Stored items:
Start of Block
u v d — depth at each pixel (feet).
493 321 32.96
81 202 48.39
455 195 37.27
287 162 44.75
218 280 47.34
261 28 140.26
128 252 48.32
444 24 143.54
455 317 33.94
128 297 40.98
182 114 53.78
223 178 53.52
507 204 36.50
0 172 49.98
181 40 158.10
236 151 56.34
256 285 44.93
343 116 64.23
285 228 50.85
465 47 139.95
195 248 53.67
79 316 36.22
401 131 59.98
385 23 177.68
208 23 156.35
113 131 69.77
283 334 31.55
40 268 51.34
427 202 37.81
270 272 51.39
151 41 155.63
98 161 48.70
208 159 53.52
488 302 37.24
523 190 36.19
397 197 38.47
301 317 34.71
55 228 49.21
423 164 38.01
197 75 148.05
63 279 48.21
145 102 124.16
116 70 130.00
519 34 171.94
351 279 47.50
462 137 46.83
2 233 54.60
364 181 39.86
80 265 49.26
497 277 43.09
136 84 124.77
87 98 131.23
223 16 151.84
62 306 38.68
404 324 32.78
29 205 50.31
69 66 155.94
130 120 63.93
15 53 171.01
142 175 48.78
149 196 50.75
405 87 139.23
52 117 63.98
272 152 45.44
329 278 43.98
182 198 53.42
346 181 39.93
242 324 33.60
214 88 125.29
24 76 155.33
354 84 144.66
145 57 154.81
End of Block
= Assigned task =
Set down the records again verbatim, so that each word stays as it is.

= Solution to this task =
u v d — depth at each pixel (feet).
493 321 32.96
81 202 48.39
455 195 37.27
287 162 44.75
218 280 47.34
261 28 140.26
128 252 48.32
444 24 143.54
455 317 33.94
128 297 40.98
182 114 53.78
223 178 53.52
507 204 36.50
0 172 49.98
181 40 158.10
236 151 56.34
256 285 44.93
343 116 64.23
285 228 50.85
465 47 139.95
195 248 53.67
79 316 36.22
401 131 59.98
385 23 177.68
208 23 156.35
113 131 69.77
283 334 31.55
40 268 51.34
427 202 37.81
270 272 51.39
151 41 155.63
98 161 48.70
208 159 53.52
488 302 37.24
523 190 36.19
397 197 38.47
301 317 34.71
55 228 49.21
423 164 38.01
197 75 148.05
63 279 48.21
145 102 124.16
116 70 130.00
519 34 171.94
351 279 47.50
462 137 46.83
2 233 54.60
364 181 39.86
80 265 49.26
497 277 43.09
136 84 124.77
87 98 131.23
223 16 151.84
62 306 38.68
404 324 32.78
29 205 50.31
69 66 155.94
130 120 63.93
15 53 171.01
142 175 48.78
149 196 50.75
405 87 139.23
52 117 63.98
272 152 45.44
329 278 43.98
182 198 53.42
346 181 39.93
242 324 33.60
214 88 125.29
24 76 155.33
354 84 144.66
145 57 154.81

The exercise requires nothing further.